Gift Guide: Navigating maze of phone, plan choices

By Annick Jasdanun | 12/13/2013, 6 a.m.
So you're ready to buy a new smartphone for your loved one. Which do you choose?
A sales person pulls out an iPhone 5s for a customer during the opening day of sales of the iPhone 5s and iPhone 5C, in Hialeah, Fla. AP photo.

NEW YORK (AP) - So you're ready to buy a new smartphone for your loved one. Which do you choose?

Before you do anything, you have to decide whether to buy the phone outright or go the traditional route of buying a carrier-subsidized one with a two-year service contract.

In most cases, you're better off with the contract price, as long as the person you're buying it for plans to keep the phone for two years and doesn't change carriers.
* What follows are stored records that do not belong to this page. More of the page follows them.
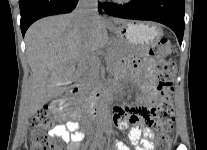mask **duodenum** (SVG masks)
<instances>
[{"mask_svg":"<svg viewBox=\"0 0 207 150\" xmlns=\"http://www.w3.org/2000/svg\"><path fill=\"white\" fill-rule=\"evenodd\" d=\"M80 92V87L77 84H73L68 93L67 99H73ZM109 89L107 86L98 87L92 94L89 102V112L90 114H95L101 103L105 102L108 99ZM82 114H85V111L81 108H74L73 115L79 117Z\"/></svg>","mask_w":207,"mask_h":150,"instance_id":"obj_1","label":"duodenum"}]
</instances>
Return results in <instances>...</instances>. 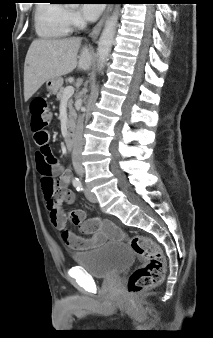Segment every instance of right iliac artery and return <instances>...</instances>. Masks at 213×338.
Segmentation results:
<instances>
[{"instance_id":"right-iliac-artery-1","label":"right iliac artery","mask_w":213,"mask_h":338,"mask_svg":"<svg viewBox=\"0 0 213 338\" xmlns=\"http://www.w3.org/2000/svg\"><path fill=\"white\" fill-rule=\"evenodd\" d=\"M73 186L76 188L77 191H83L84 190L82 183L79 180L74 181Z\"/></svg>"}]
</instances>
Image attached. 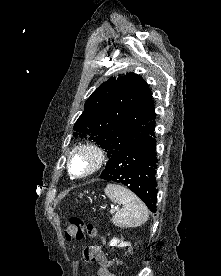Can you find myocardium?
<instances>
[{"label":"myocardium","instance_id":"f54148a6","mask_svg":"<svg viewBox=\"0 0 221 276\" xmlns=\"http://www.w3.org/2000/svg\"><path fill=\"white\" fill-rule=\"evenodd\" d=\"M84 155L89 160V166L83 173H76L73 170L72 162L77 155ZM105 162V155L101 148L93 143H81L74 146L67 156V169L71 176L82 179L97 173Z\"/></svg>","mask_w":221,"mask_h":276}]
</instances>
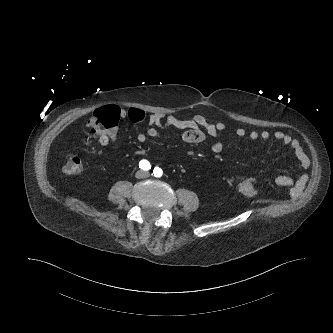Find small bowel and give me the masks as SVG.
I'll use <instances>...</instances> for the list:
<instances>
[{"label":"small bowel","mask_w":333,"mask_h":333,"mask_svg":"<svg viewBox=\"0 0 333 333\" xmlns=\"http://www.w3.org/2000/svg\"><path fill=\"white\" fill-rule=\"evenodd\" d=\"M120 115L134 123L147 122L148 127L146 131L139 133L136 137L139 143H145L149 138L158 137L160 135V129L170 127L183 131L179 138L184 143L198 144L203 142L206 138V135H208L213 139L212 143L210 144V150L212 153L218 154L224 148L223 142L220 139V135L227 130V125L224 122H211L203 115H194L189 119H183L164 113H153L147 115L143 110L138 108H130L123 111L119 110V116ZM233 133L238 138H244L248 136L249 139L253 141L259 139L265 141L276 139L291 148L297 161L304 170L308 169L309 167V159L305 154L299 140L293 138L283 131L252 130L247 132L244 128L237 127L233 130ZM116 142L117 136L113 132L100 135L96 139V144L100 148L113 146L116 144ZM276 181L280 186H290L291 194L294 195L298 193L304 185L305 176H301L297 179L281 176L278 177Z\"/></svg>","instance_id":"obj_1"}]
</instances>
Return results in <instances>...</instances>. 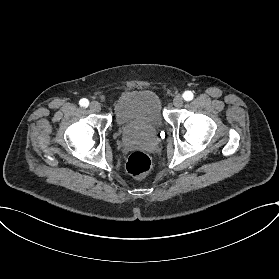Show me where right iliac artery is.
Returning <instances> with one entry per match:
<instances>
[{
  "label": "right iliac artery",
  "instance_id": "1",
  "mask_svg": "<svg viewBox=\"0 0 279 279\" xmlns=\"http://www.w3.org/2000/svg\"><path fill=\"white\" fill-rule=\"evenodd\" d=\"M80 106L87 107L89 105V101L86 98H83L79 101Z\"/></svg>",
  "mask_w": 279,
  "mask_h": 279
}]
</instances>
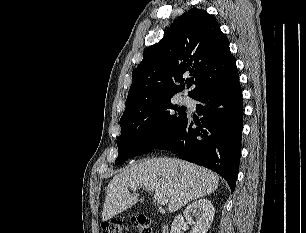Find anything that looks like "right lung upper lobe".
<instances>
[{"mask_svg": "<svg viewBox=\"0 0 306 233\" xmlns=\"http://www.w3.org/2000/svg\"><path fill=\"white\" fill-rule=\"evenodd\" d=\"M236 71L229 41L216 19L205 10L192 8L173 23L159 43L145 50L132 72L123 116L171 99L184 89V77H194L189 96L196 100Z\"/></svg>", "mask_w": 306, "mask_h": 233, "instance_id": "cb5924a9", "label": "right lung upper lobe"}]
</instances>
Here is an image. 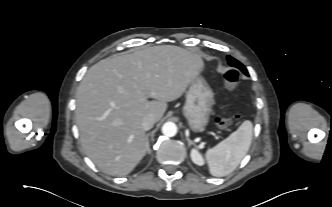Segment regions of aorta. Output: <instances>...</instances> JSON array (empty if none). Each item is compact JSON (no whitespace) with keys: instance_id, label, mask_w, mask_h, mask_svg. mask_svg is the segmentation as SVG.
<instances>
[{"instance_id":"aorta-1","label":"aorta","mask_w":332,"mask_h":207,"mask_svg":"<svg viewBox=\"0 0 332 207\" xmlns=\"http://www.w3.org/2000/svg\"><path fill=\"white\" fill-rule=\"evenodd\" d=\"M162 133L167 137H173L177 133V126L173 122H166L162 126Z\"/></svg>"}]
</instances>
Prices vary, but expect to pay $500 to $700 without a contract, or $100 to $300 with one.

Even with the $15 monthly discount that AT&T and Sprint offer to those who bring their own phone, you or your loved one will be paying $27-a-month installments for a high-end device. The discounts are great if you want to upgrade phones frequently or find a used or cheaper phone. And with T-Mobile, you must buy or bring your own device, but its service fees for voice, text and data have been reduced for everyone.

Next, you need to decide on an operating system. Here's a guide to that, along with some of the devices available. Keep in mind some phones are limited to certain wireless carriers.
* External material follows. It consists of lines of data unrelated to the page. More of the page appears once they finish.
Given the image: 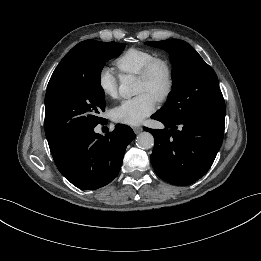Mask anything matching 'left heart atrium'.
I'll list each match as a JSON object with an SVG mask.
<instances>
[{
  "instance_id": "1",
  "label": "left heart atrium",
  "mask_w": 261,
  "mask_h": 261,
  "mask_svg": "<svg viewBox=\"0 0 261 261\" xmlns=\"http://www.w3.org/2000/svg\"><path fill=\"white\" fill-rule=\"evenodd\" d=\"M155 110L156 99L148 93H141L115 106L111 118L117 123L139 125Z\"/></svg>"
}]
</instances>
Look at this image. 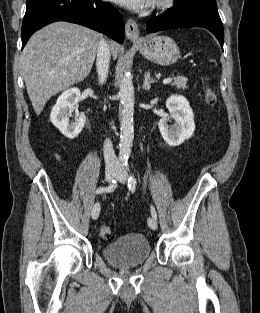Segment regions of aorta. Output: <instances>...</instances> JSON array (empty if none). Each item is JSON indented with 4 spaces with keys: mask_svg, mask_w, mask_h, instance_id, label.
<instances>
[{
    "mask_svg": "<svg viewBox=\"0 0 260 313\" xmlns=\"http://www.w3.org/2000/svg\"><path fill=\"white\" fill-rule=\"evenodd\" d=\"M119 121L120 144L119 160L126 163L131 154L134 139L133 112H134V86L130 77L123 76L119 85Z\"/></svg>",
    "mask_w": 260,
    "mask_h": 313,
    "instance_id": "762f6f07",
    "label": "aorta"
}]
</instances>
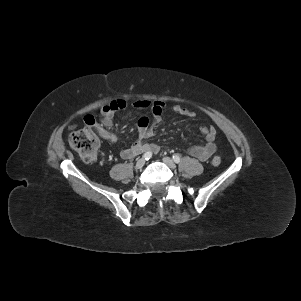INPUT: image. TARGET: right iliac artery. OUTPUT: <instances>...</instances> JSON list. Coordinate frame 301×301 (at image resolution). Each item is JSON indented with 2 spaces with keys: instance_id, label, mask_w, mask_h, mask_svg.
<instances>
[{
  "instance_id": "obj_1",
  "label": "right iliac artery",
  "mask_w": 301,
  "mask_h": 301,
  "mask_svg": "<svg viewBox=\"0 0 301 301\" xmlns=\"http://www.w3.org/2000/svg\"><path fill=\"white\" fill-rule=\"evenodd\" d=\"M152 157V153L151 152H146V153H144V155H143V158L145 159V160H149L150 158Z\"/></svg>"
}]
</instances>
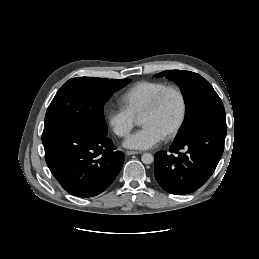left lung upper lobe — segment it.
<instances>
[{
  "label": "left lung upper lobe",
  "mask_w": 259,
  "mask_h": 259,
  "mask_svg": "<svg viewBox=\"0 0 259 259\" xmlns=\"http://www.w3.org/2000/svg\"><path fill=\"white\" fill-rule=\"evenodd\" d=\"M175 81L182 89L187 103V118L175 140L185 138L194 130L206 126L227 128L225 109L211 84L190 71L168 70L156 74Z\"/></svg>",
  "instance_id": "obj_1"
}]
</instances>
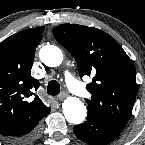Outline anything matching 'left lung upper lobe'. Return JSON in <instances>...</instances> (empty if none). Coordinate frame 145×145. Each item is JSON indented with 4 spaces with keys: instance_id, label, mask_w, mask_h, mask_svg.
<instances>
[{
    "instance_id": "left-lung-upper-lobe-1",
    "label": "left lung upper lobe",
    "mask_w": 145,
    "mask_h": 145,
    "mask_svg": "<svg viewBox=\"0 0 145 145\" xmlns=\"http://www.w3.org/2000/svg\"><path fill=\"white\" fill-rule=\"evenodd\" d=\"M53 34L75 58L80 77L93 76L88 115L123 127L137 94L132 60L110 35L93 27L63 24Z\"/></svg>"
}]
</instances>
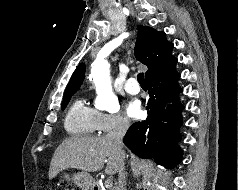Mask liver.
<instances>
[{
  "instance_id": "obj_1",
  "label": "liver",
  "mask_w": 238,
  "mask_h": 190,
  "mask_svg": "<svg viewBox=\"0 0 238 190\" xmlns=\"http://www.w3.org/2000/svg\"><path fill=\"white\" fill-rule=\"evenodd\" d=\"M120 158V151L107 136L70 137L55 150L48 176L51 180L68 168L85 173L97 172L103 169L105 163V173L113 175L119 171Z\"/></svg>"
}]
</instances>
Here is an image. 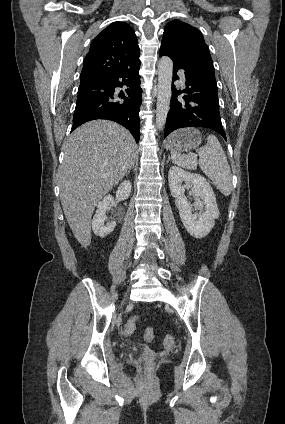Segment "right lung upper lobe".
I'll return each mask as SVG.
<instances>
[{
    "mask_svg": "<svg viewBox=\"0 0 285 424\" xmlns=\"http://www.w3.org/2000/svg\"><path fill=\"white\" fill-rule=\"evenodd\" d=\"M134 30L124 22L106 27L90 45L83 63L80 83L106 78L140 63Z\"/></svg>",
    "mask_w": 285,
    "mask_h": 424,
    "instance_id": "1",
    "label": "right lung upper lobe"
}]
</instances>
Although hardcore users might find the software behind iPhones irksome because Apple limits how much you can customize it, the iPhone is an excellent choice for people simply needing a well-rounded phone. What makes iOS especially powerful: the thousands of apps available for it. Many leading apps come to iOS first or have more features for it.
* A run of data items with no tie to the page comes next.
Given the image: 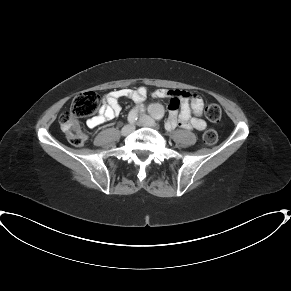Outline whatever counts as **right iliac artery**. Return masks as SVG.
<instances>
[{"label": "right iliac artery", "instance_id": "obj_1", "mask_svg": "<svg viewBox=\"0 0 291 291\" xmlns=\"http://www.w3.org/2000/svg\"><path fill=\"white\" fill-rule=\"evenodd\" d=\"M138 114L136 109H132L128 115V122L130 124H134L137 120Z\"/></svg>", "mask_w": 291, "mask_h": 291}]
</instances>
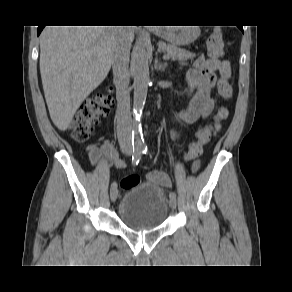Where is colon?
Listing matches in <instances>:
<instances>
[{"instance_id":"5ec220e1","label":"colon","mask_w":292,"mask_h":292,"mask_svg":"<svg viewBox=\"0 0 292 292\" xmlns=\"http://www.w3.org/2000/svg\"><path fill=\"white\" fill-rule=\"evenodd\" d=\"M208 55L212 59L220 60L225 55L224 40L220 28L215 29L207 39ZM218 93L224 100H230L233 95V89L230 82L226 79H220L217 83ZM113 106V100L109 91L97 92L79 109L74 117L70 129L71 136L77 142H84L92 135L98 120L105 116ZM230 110L227 107H220L214 116V121L219 122L228 118ZM212 124H207L200 128L196 133V141L189 145L185 154L187 160H193L200 157L204 146L210 141ZM140 183V177L137 174H131L123 178L120 182L122 189L131 188Z\"/></svg>"}]
</instances>
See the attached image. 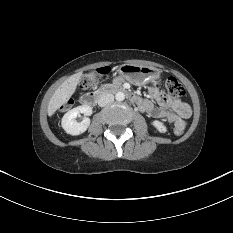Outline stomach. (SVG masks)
Segmentation results:
<instances>
[{
  "label": "stomach",
  "instance_id": "obj_1",
  "mask_svg": "<svg viewBox=\"0 0 233 233\" xmlns=\"http://www.w3.org/2000/svg\"><path fill=\"white\" fill-rule=\"evenodd\" d=\"M118 72L126 80L136 85H141L149 80H156L160 78L159 70L150 66L122 64L119 67Z\"/></svg>",
  "mask_w": 233,
  "mask_h": 233
}]
</instances>
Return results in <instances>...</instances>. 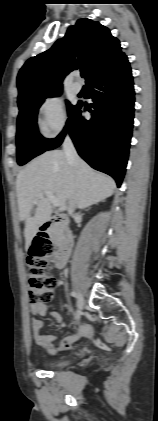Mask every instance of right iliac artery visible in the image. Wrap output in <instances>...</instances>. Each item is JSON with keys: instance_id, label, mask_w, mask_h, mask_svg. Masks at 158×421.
I'll return each instance as SVG.
<instances>
[{"instance_id": "right-iliac-artery-1", "label": "right iliac artery", "mask_w": 158, "mask_h": 421, "mask_svg": "<svg viewBox=\"0 0 158 421\" xmlns=\"http://www.w3.org/2000/svg\"><path fill=\"white\" fill-rule=\"evenodd\" d=\"M70 294H71L72 297H75V298H77V296H78L75 291H72Z\"/></svg>"}]
</instances>
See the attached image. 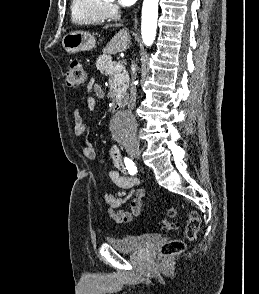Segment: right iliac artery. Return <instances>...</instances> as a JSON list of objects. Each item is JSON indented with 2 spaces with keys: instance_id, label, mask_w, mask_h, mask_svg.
<instances>
[{
  "instance_id": "82829eb1",
  "label": "right iliac artery",
  "mask_w": 259,
  "mask_h": 294,
  "mask_svg": "<svg viewBox=\"0 0 259 294\" xmlns=\"http://www.w3.org/2000/svg\"><path fill=\"white\" fill-rule=\"evenodd\" d=\"M124 162H125V165L128 169L129 174L135 175L137 173V167H136L135 163L127 157H125Z\"/></svg>"
}]
</instances>
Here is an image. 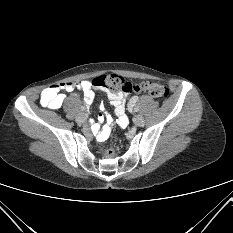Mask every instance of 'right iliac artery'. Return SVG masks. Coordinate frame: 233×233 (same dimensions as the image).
<instances>
[{
    "mask_svg": "<svg viewBox=\"0 0 233 233\" xmlns=\"http://www.w3.org/2000/svg\"><path fill=\"white\" fill-rule=\"evenodd\" d=\"M81 110H82V111H85V107H82Z\"/></svg>",
    "mask_w": 233,
    "mask_h": 233,
    "instance_id": "obj_1",
    "label": "right iliac artery"
}]
</instances>
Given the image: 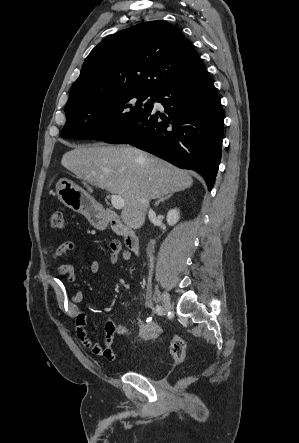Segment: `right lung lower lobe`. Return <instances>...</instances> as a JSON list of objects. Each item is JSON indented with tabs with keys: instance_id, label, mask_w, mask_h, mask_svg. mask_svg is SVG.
I'll return each mask as SVG.
<instances>
[{
	"instance_id": "right-lung-lower-lobe-1",
	"label": "right lung lower lobe",
	"mask_w": 299,
	"mask_h": 443,
	"mask_svg": "<svg viewBox=\"0 0 299 443\" xmlns=\"http://www.w3.org/2000/svg\"><path fill=\"white\" fill-rule=\"evenodd\" d=\"M153 108L104 140L130 144L176 166L199 172L211 190L221 158L223 111L207 70L174 81L155 93Z\"/></svg>"
}]
</instances>
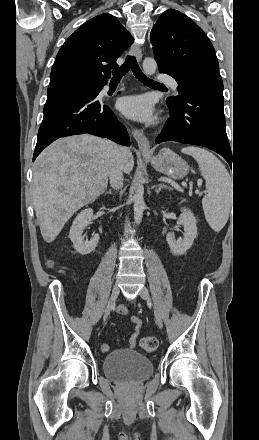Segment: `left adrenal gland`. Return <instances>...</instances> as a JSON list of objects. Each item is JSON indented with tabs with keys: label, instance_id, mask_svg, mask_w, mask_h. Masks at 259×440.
Returning a JSON list of instances; mask_svg holds the SVG:
<instances>
[{
	"label": "left adrenal gland",
	"instance_id": "1",
	"mask_svg": "<svg viewBox=\"0 0 259 440\" xmlns=\"http://www.w3.org/2000/svg\"><path fill=\"white\" fill-rule=\"evenodd\" d=\"M155 188H156L155 191L157 194H159L162 189H169V187L165 184H159V185L155 186Z\"/></svg>",
	"mask_w": 259,
	"mask_h": 440
}]
</instances>
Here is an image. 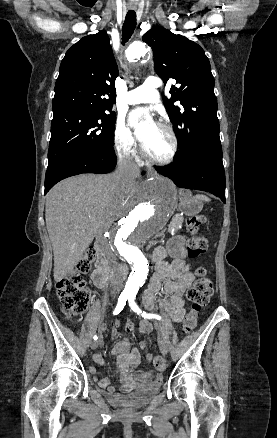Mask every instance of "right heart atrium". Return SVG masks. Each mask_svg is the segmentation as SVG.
I'll use <instances>...</instances> for the list:
<instances>
[{"label":"right heart atrium","instance_id":"right-heart-atrium-1","mask_svg":"<svg viewBox=\"0 0 277 438\" xmlns=\"http://www.w3.org/2000/svg\"><path fill=\"white\" fill-rule=\"evenodd\" d=\"M115 144L122 156H133L136 151V141L133 133L122 119L118 120L116 124Z\"/></svg>","mask_w":277,"mask_h":438}]
</instances>
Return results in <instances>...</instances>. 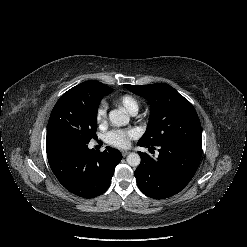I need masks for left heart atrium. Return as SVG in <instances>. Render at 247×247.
Returning <instances> with one entry per match:
<instances>
[{"instance_id":"1","label":"left heart atrium","mask_w":247,"mask_h":247,"mask_svg":"<svg viewBox=\"0 0 247 247\" xmlns=\"http://www.w3.org/2000/svg\"><path fill=\"white\" fill-rule=\"evenodd\" d=\"M135 136L136 132L132 129H116L108 132L106 139L113 146L125 148Z\"/></svg>"}]
</instances>
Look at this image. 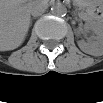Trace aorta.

Resist the temptation for a free iPhone 4S with a two-year contract. It's a 2-year-old phone that will be 4 years old by the next upgrade.

Your best choice is the iPhone 5S ($649 without contract, $199 with contract). A sensor lets you use your fingerprint to bypass the phone's four-digit security passcode. I find the phone's camera among the best for everyday shots, and improvements in the 5S make it better for low-light shots, too. For $100 less, you can get an iPhone 5C without the fingerprint sensor or the improved camera.


Android addresses a major shortcoming with iPhones: choice.

Sure, there are three iPhone models, but their screens are no larger than 4 inches diagonally, and none is in high definition. Although the iPhone has a great camera, images are limited to 8 megapixels.

Android is also adaptable. Phone makers can tweak Google's operating system to offer a variety of useful features, though in doing so, they also add confusion and make it difficult for app developers to keep up. That's one reason some apps are slower to reach Android. By contrast, Apple pushes the latest iOS updates as they come out.

If you've settled on Android, you must decide on the right mix of features:

• Looking for cheap? Consider Motorola's Moto G ($179) or Google's Nexus 5 ($349). Both are good at the basics, with few frills. Moto G won't run on the faster, 4G LTE cellular networks, while the Nexus has shorter battery life than many phones tested.